INSTRUCTIONS FOR THE TASK
Rewrite the lines below, swapping each "value" for "amount" and keeping everything else the same. Leave the pictures out of your answer.
RECORDS Start Marker
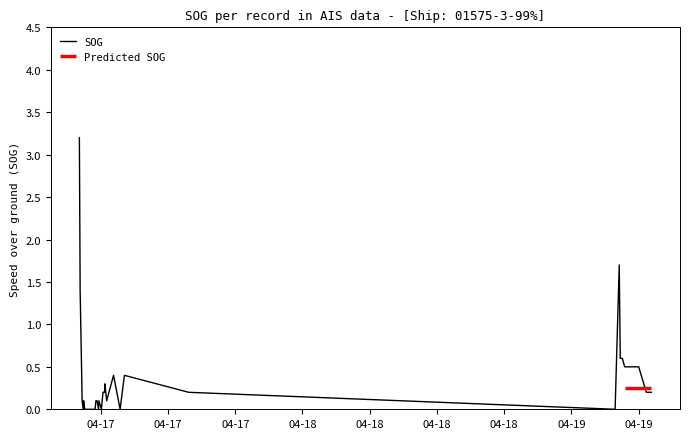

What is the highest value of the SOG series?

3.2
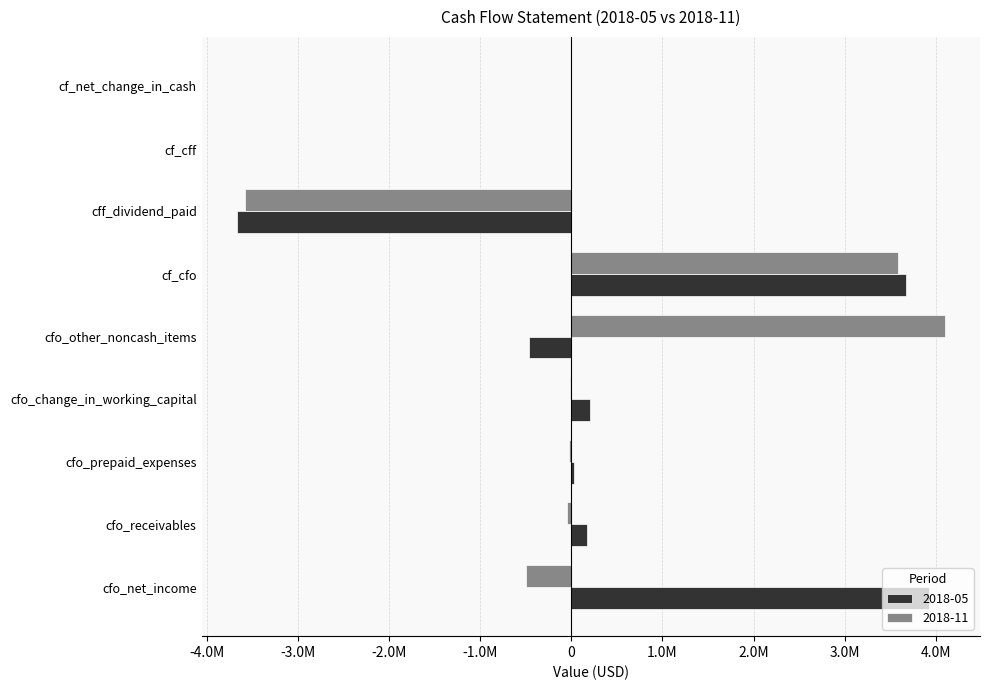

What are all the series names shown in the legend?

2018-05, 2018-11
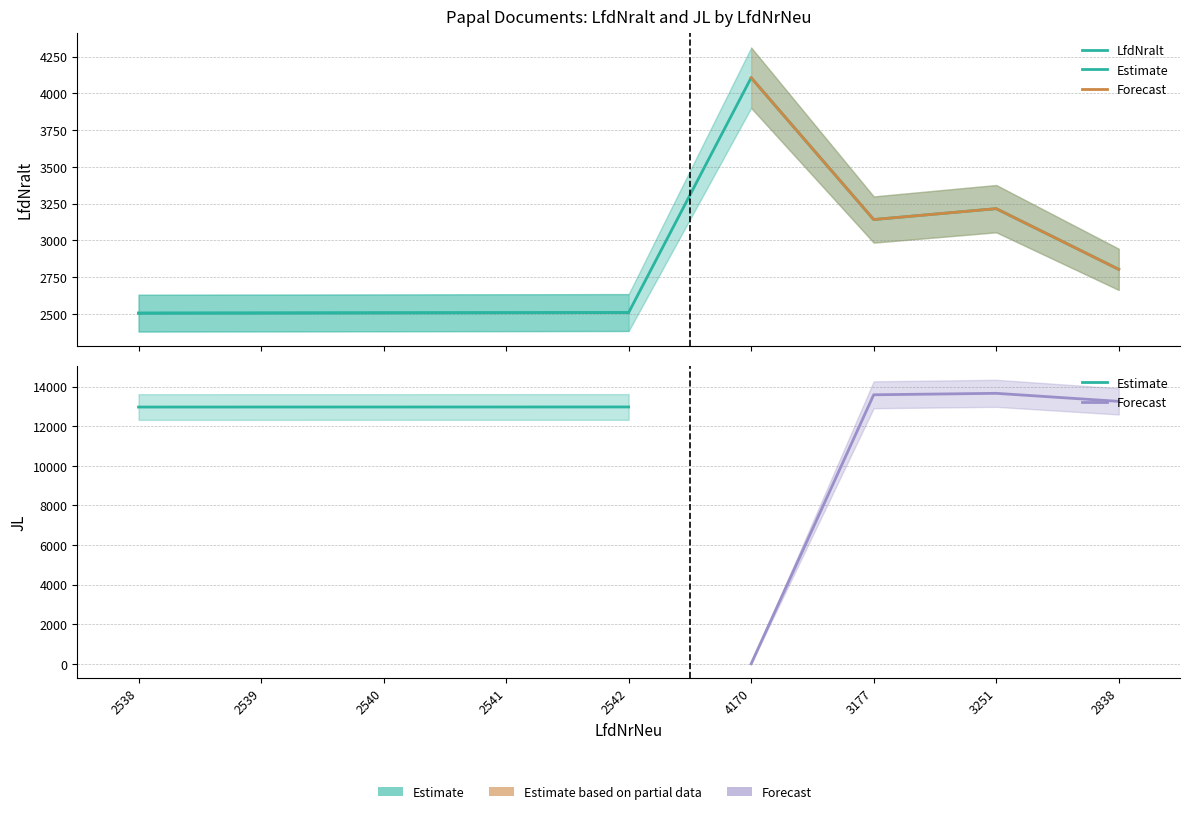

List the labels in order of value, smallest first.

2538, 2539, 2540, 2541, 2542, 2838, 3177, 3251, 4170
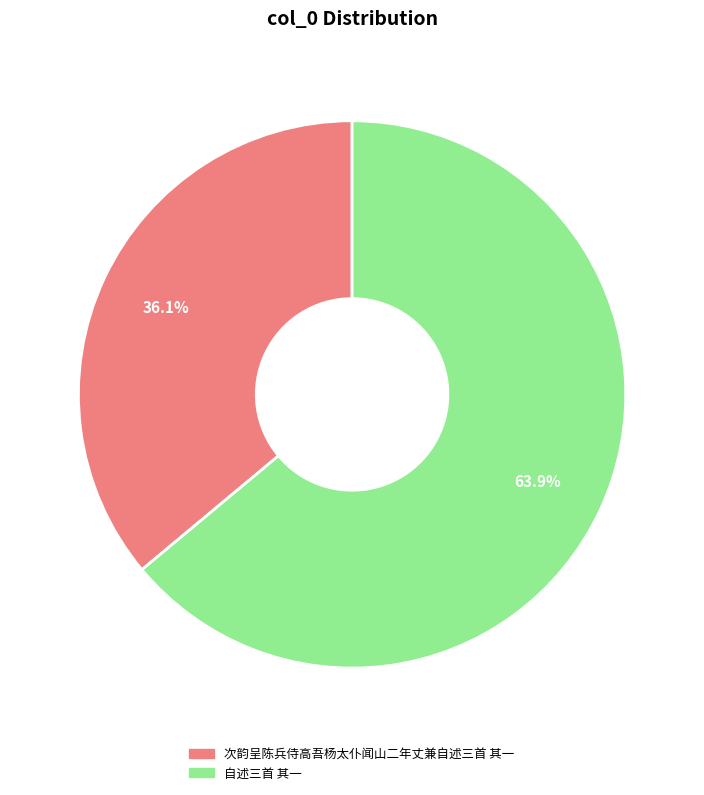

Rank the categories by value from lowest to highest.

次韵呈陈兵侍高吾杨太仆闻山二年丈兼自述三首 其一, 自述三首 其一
RECORDS End Marker
ANSWER FOR THE TASK
What is the highest amount of the SOG series?

3.2

What are all the series names shown in the legend?

2018-05, 2018-11

List the labels in order of amount, smallest first.

2538, 2539, 2540, 2541, 2542, 2838, 3177, 3251, 4170

Rank the categories by amount from lowest to highest.

次韵呈陈兵侍高吾杨太仆闻山二年丈兼自述三首 其一, 自述三首 其一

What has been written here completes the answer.